### EXERCISE DESCRIPTION
Skip the pictures, please, and write out exactly the lines from the opening of the data through the line containing "Rendered at 1500 by 844 pixels.".

Document structure recognition data:
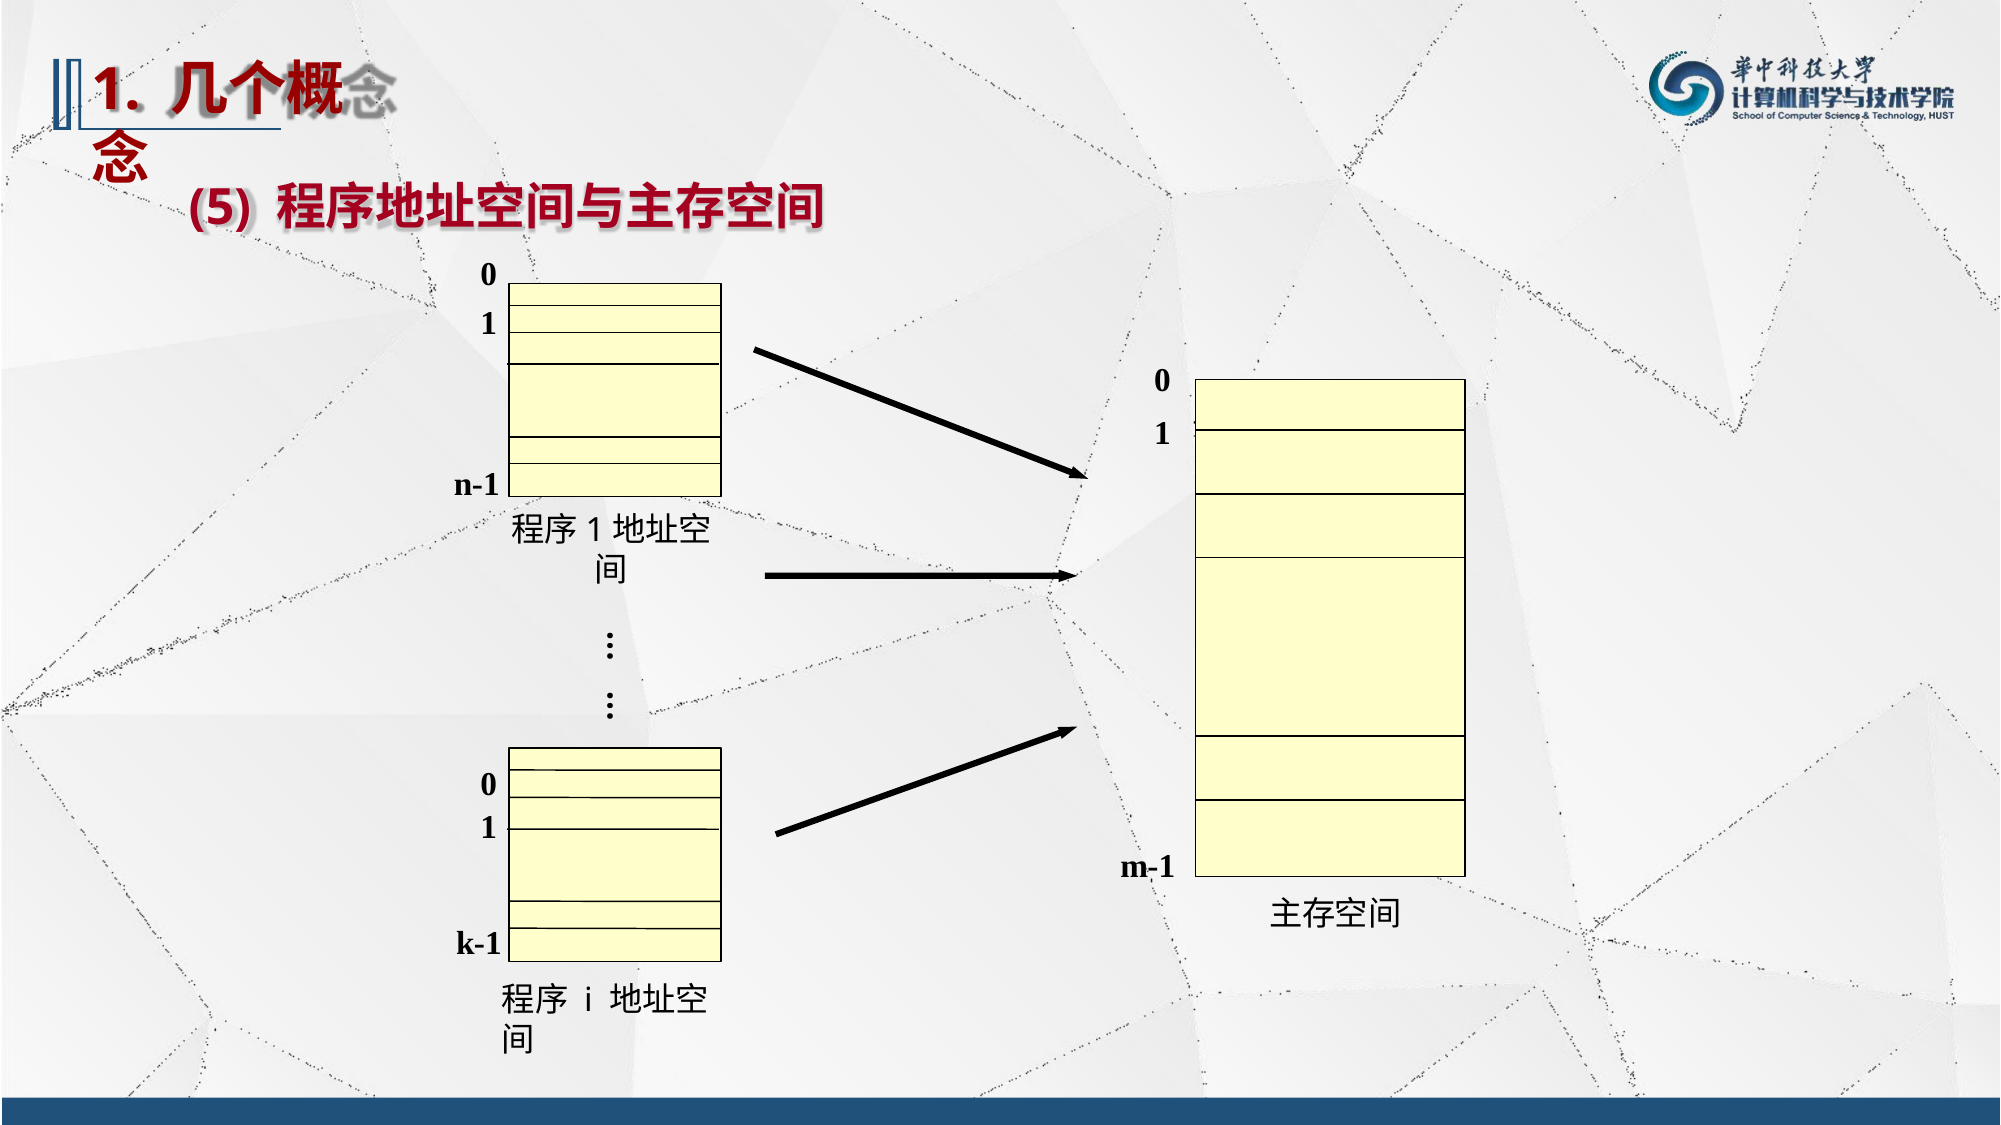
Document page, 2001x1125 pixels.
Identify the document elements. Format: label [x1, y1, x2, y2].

text_box [506, 844, 722, 963]
text_box [1194, 378, 1467, 878]
text_box [55, 34, 436, 165]
text_box [0, 0, 2000, 1125]
text_box [506, 346, 1089, 838]
text_box [506, 282, 722, 345]
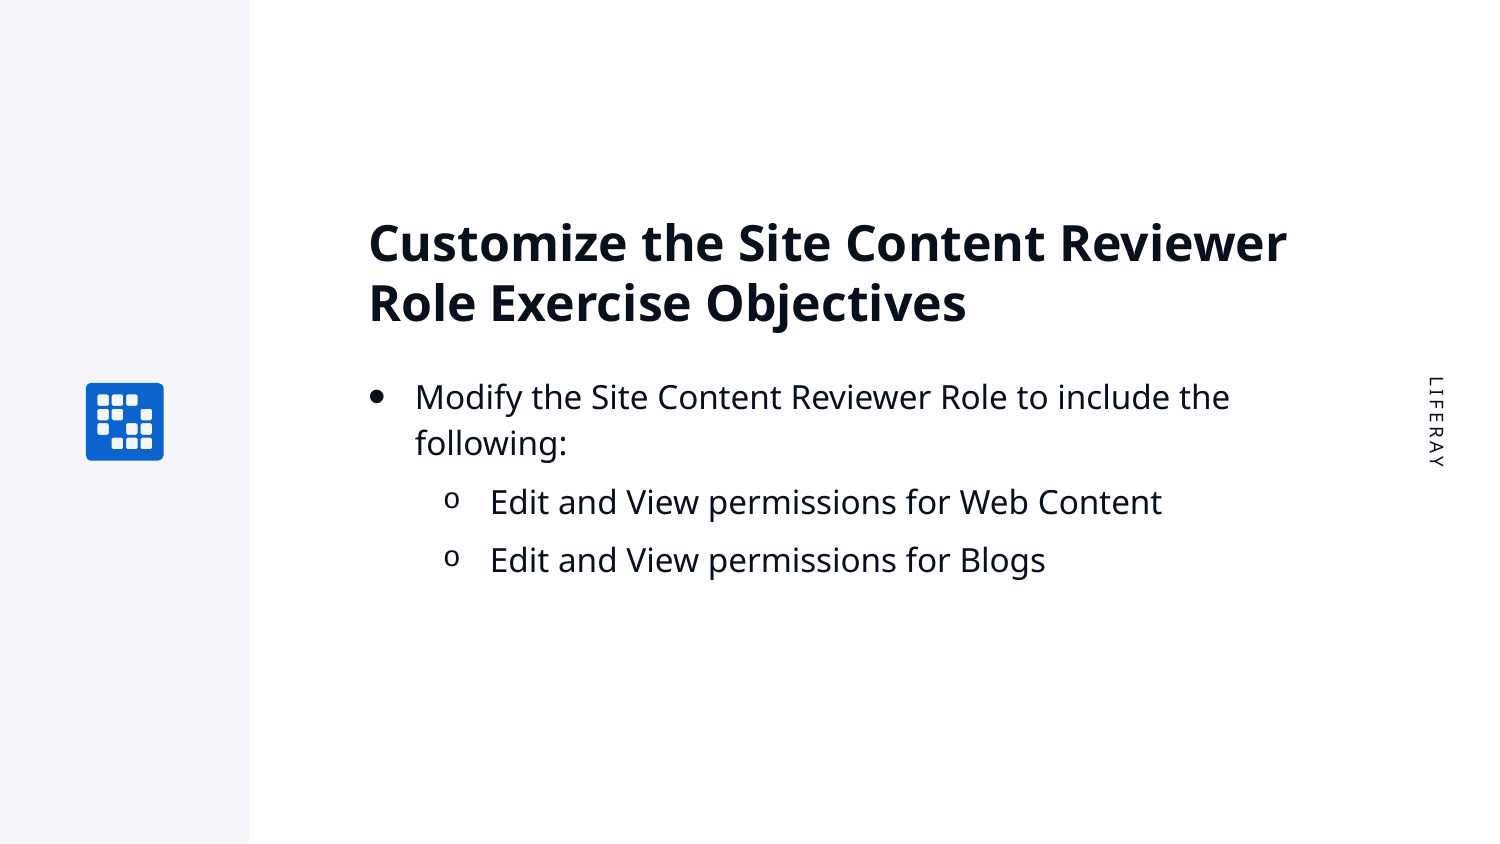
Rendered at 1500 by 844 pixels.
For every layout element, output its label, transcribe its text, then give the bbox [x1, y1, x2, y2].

subtitle Modify the Site Content Reviewer Role to include the following: Edit and View permissions for Web Content Edit and View permissions for Blogs [368, 303, 1296, 811]
title Customize the Site Content Reviewer Role Exercise Objectives [368, 196, 1350, 284]
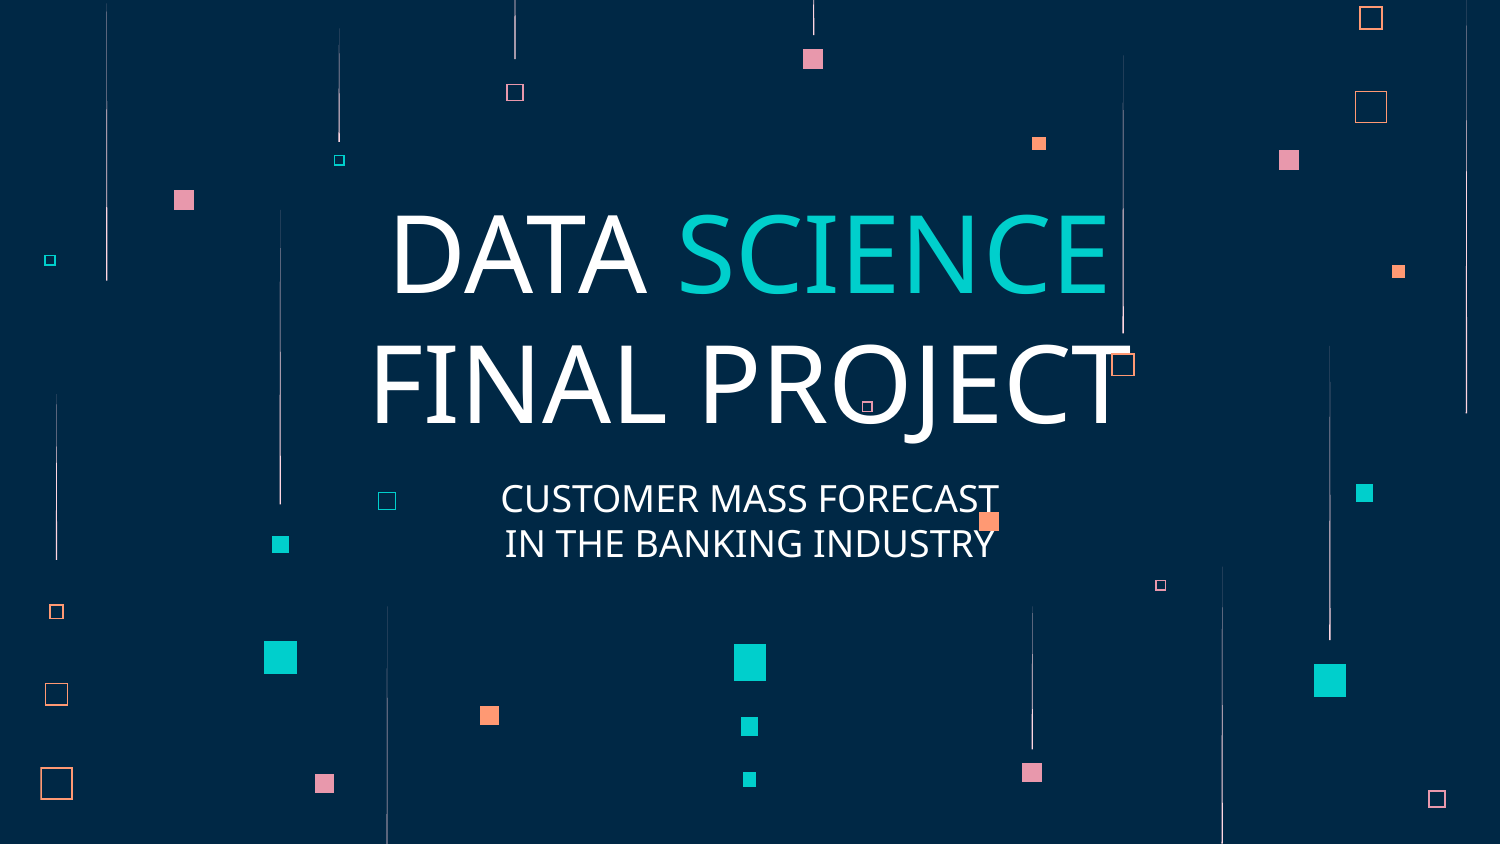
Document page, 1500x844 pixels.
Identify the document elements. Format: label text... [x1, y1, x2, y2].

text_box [733, 644, 767, 787]
text_box [1032, 137, 1046, 151]
title DATA SCIENCE FINAL PROJECT [256, 123, 1244, 461]
text_box [979, 511, 999, 532]
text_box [1111, 55, 1135, 376]
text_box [263, 209, 297, 675]
text_box [479, 705, 500, 726]
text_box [1313, 345, 1347, 698]
text_box [314, 773, 335, 794]
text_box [1022, 606, 1043, 783]
subtitle CUSTOMER MASS FORECAST IN THE BANKING INDUSTRY [479, 461, 1021, 591]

### RESPONSE TO THE EXERCISE
Document page, 2001x1125 pixels.
Identify the document elements. Format: label [x1, y1, x2, y2].

text_box [506, 844, 722, 963]
text_box [1194, 378, 1467, 878]
text_box [55, 34, 436, 165]
text_box [0, 0, 2000, 1125]
text_box [506, 346, 1089, 838]
text_box [506, 282, 722, 345]
Rendered at 1500 by 844 pixels.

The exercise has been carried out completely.